三寒四温という言葉の如く。行きつ戻りつ、冬から春への変化が進んでいる。不穏な世相と関係があるのかないのか、早足でやってきたとされる春にはどこか躊躇しているようなニュアンスがある。

われわれの多くは円環的時間感覚の中を生きているから、春が来ると季節のタイムラインが円周上を一周したような気分になる。節目が暦と少々異なるのは、意識のどこかに「春」に対する本質的な認識があるからだろう。

わが国ではとりわけその感覚が強いような気がする。四季がはっきりしている国だからということはもちろん大きいが、自然の変化と集合的無意識とのつながりが特別に強固だからではないかという気もする。

われわれが時間を円環的に認識するのは、12時間で一周する「時計」が最も具体的な例だ。これは同時に、12進法のコードが意識の中に浸透している例でもある。

しかし、一年をかけて一周する四季、あるいは12か月の円環は、それよりもはるかにずっと巨大で、そして非物質的であり、その分だけ、心魂への浸透度も、より強くより深いように思われる。
------------------------
* 課題: 上にある、春と円環的な時間についての文章の続きを、最後の文のあとから書いてください。

* データ抜粋:
------------------------
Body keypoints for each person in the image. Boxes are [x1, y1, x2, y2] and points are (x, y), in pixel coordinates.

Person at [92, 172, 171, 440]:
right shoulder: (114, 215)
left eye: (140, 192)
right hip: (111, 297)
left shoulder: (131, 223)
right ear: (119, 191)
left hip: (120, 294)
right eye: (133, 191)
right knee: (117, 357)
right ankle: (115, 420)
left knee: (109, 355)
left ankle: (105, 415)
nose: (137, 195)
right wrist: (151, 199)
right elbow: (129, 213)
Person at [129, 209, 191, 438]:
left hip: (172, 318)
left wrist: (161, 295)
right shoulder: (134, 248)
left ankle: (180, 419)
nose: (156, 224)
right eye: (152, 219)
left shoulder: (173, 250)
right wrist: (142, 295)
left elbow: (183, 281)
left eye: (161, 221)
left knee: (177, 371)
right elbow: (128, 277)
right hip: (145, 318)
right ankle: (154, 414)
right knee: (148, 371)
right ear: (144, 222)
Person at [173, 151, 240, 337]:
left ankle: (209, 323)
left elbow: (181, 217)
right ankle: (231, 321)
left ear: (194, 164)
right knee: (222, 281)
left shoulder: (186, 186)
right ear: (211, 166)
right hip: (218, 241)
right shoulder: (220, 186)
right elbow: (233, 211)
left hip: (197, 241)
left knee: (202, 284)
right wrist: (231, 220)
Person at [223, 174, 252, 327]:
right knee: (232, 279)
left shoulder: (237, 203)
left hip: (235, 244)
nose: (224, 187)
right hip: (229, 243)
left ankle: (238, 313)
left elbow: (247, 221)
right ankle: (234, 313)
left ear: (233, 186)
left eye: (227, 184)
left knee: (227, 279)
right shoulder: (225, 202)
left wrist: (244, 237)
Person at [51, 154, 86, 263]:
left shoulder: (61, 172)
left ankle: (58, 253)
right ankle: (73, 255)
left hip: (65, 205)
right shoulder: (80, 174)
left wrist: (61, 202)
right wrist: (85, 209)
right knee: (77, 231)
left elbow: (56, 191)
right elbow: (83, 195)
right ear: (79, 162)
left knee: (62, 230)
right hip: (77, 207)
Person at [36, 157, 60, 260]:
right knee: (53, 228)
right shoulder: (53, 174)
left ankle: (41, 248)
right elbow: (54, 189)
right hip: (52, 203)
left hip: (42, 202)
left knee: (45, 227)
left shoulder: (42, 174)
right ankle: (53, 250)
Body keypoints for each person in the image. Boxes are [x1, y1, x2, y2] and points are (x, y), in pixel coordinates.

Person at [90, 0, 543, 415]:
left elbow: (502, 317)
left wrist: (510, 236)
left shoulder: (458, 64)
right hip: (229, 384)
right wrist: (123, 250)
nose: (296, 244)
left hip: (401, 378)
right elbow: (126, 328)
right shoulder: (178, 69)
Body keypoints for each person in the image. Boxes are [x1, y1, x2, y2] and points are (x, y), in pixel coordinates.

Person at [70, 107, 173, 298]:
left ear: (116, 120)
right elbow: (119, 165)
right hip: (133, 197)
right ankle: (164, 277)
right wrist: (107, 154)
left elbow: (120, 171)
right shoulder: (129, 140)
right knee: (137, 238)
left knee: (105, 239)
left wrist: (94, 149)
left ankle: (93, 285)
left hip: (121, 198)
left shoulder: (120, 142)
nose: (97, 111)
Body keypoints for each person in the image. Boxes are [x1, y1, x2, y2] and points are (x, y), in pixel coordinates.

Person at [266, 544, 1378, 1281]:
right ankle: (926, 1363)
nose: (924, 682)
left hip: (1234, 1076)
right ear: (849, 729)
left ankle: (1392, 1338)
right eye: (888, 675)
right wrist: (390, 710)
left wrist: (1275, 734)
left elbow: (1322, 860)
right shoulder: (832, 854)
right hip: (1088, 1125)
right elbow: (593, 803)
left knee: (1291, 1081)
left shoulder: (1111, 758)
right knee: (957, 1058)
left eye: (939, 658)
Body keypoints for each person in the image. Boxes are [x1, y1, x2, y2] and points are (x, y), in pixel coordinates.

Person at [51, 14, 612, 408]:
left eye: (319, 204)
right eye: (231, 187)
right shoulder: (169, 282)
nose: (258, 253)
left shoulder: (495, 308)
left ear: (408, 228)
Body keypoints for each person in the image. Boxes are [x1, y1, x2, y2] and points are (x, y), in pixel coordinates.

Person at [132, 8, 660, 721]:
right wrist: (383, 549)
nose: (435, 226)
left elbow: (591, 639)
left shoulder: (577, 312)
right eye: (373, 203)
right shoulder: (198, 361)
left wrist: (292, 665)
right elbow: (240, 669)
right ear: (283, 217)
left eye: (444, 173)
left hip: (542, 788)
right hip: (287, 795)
------------------------
* 解答:
高度経済成長期の終わり頃に全国各地にたくさん作られた観光花壇、あるいはフラワーパークのようなものには、一年で、その時期咲いている花が一周するという花時計があったらしいが、四季の変化が明瞭な国土にあっては、自然全体が円環的な花時計を演じていると言えないこともないだろう。

なお、わが国では春分点を祝日としているが、こういう天文学的な日付をナショナル・ホリディとするのは、世界的に見ても珍しいことであるらしい。

どうかこの春がポジティブな方向に向かうものであってほしい。